Quote:
Originally Posted by
DJRumpy 
Not at all. Most 720 video for a 2 hour movie posted online is about 4 GB give or take, withy many using far less (1-2 GB) while retaining excellent quality. H.264 is actually quite efficient when it comes to quality at lower bitrates. I think you are FAR overestimating the space required if you think it will take a GB a minute. The iPhone already has hardware acceleration for h.264. It will have hardware encoding as well (it may already in the 3GS, although I haven't checked the specs).
I would imagine it will probably be in the area of 2500 - 5000 Kbps or so for 720P video. Standard DVD's top out at 9800 Kbps max rate (dual layer 8GB).
The quality you are talking about is fine for SD. Why are we even bothering to talk about HD video if you've compressed it in h.264 and your computation for space means one video file -- you've destroyed the source, the rendering and the final? You also need empty space to swap out files and memory. The 2 hour -online video is not even the quality of what you would see on a normal NTSC video stream.
There certainly is a lot of fudge room depending on codecs and if Apple has the ability to encode and edit in h.264 because of a chip on the iPhone -- I'd like that dang chip on my Final Cut Pro editing suite -- not because I'd every author in h.264, but just because I'd like to watch some TV while I'm editing.

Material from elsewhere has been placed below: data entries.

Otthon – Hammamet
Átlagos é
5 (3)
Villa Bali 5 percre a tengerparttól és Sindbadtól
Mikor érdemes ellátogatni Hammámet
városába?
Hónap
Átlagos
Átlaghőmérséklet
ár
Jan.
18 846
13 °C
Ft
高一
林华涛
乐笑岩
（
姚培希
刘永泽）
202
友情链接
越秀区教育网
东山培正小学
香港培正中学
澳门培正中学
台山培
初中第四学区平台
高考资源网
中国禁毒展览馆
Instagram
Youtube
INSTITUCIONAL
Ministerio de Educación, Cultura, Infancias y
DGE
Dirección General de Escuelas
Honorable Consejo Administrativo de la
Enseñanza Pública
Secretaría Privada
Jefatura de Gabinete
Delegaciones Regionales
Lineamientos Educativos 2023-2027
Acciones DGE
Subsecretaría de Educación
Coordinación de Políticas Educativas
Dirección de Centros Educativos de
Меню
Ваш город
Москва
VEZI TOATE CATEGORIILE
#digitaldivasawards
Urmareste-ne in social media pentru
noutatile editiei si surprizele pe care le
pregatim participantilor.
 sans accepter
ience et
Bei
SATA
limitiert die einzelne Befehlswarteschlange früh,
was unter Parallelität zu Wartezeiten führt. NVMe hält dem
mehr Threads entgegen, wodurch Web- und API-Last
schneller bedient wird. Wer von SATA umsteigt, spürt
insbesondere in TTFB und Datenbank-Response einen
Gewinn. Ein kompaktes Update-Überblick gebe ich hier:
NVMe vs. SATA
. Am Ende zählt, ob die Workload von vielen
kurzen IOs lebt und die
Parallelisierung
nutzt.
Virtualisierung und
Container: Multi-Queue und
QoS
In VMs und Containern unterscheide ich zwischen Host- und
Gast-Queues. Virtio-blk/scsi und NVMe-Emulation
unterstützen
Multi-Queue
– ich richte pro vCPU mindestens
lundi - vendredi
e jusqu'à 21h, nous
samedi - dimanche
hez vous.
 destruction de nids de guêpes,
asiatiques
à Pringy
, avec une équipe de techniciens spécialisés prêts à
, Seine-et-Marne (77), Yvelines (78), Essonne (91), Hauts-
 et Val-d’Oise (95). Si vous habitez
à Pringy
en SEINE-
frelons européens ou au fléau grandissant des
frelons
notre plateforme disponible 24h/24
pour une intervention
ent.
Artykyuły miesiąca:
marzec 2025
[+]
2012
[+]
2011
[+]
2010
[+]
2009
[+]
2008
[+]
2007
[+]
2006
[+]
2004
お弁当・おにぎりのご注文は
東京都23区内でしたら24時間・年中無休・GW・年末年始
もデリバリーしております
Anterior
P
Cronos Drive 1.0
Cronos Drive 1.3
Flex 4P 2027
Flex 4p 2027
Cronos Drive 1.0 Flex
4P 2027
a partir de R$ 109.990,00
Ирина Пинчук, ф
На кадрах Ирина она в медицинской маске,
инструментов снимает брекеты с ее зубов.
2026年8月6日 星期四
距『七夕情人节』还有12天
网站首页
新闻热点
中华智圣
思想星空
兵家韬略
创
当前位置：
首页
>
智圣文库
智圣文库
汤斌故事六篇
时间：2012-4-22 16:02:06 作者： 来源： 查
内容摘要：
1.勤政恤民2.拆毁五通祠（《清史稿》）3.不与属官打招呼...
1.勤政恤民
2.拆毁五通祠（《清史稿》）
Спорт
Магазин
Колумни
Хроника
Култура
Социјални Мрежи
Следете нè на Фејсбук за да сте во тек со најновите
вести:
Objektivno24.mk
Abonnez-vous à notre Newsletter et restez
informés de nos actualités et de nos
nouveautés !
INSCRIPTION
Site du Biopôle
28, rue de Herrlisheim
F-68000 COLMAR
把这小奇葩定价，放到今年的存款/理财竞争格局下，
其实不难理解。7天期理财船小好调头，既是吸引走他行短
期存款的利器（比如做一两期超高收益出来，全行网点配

Most Standard DVDs utilize hours of high quality compression. H.264 codec is a bit more efficient than MPEG of MPEG2, but its also more complex.
I think the STANDARD of Hi-resolution video editing, where people are trained on You-Tube quality, will work on the mass market... because they don't know any better. But it's not really HD quality editing on a 32G device for an 1 hour.
I expect this is more along the lines of a Novelty -- like those 12 Megapixel cameras with horrible optics and sensors. People will be making 2 and 5 minute masterpieces of their kids playing with a hose and chasing the cat and maybe superimpose a bouncing head of the dog.
I think there are a lot of video editors who might like it for quick "dailies" or whatnot. It's fine for playing back and tweaking compressed videos. But I'm not going to be able to use it as a real video camera on HD and then Edit my family video -- because I'm going to have at least 2 or 3 hours of the family on vacation. Plus, I think we'd all go slowly insane not having a 24" monitor and 50 or more tiny icons of the edit points.
The hype makes it sound like a serious HD experience and there is no way for a number of reasons, that it will provide that.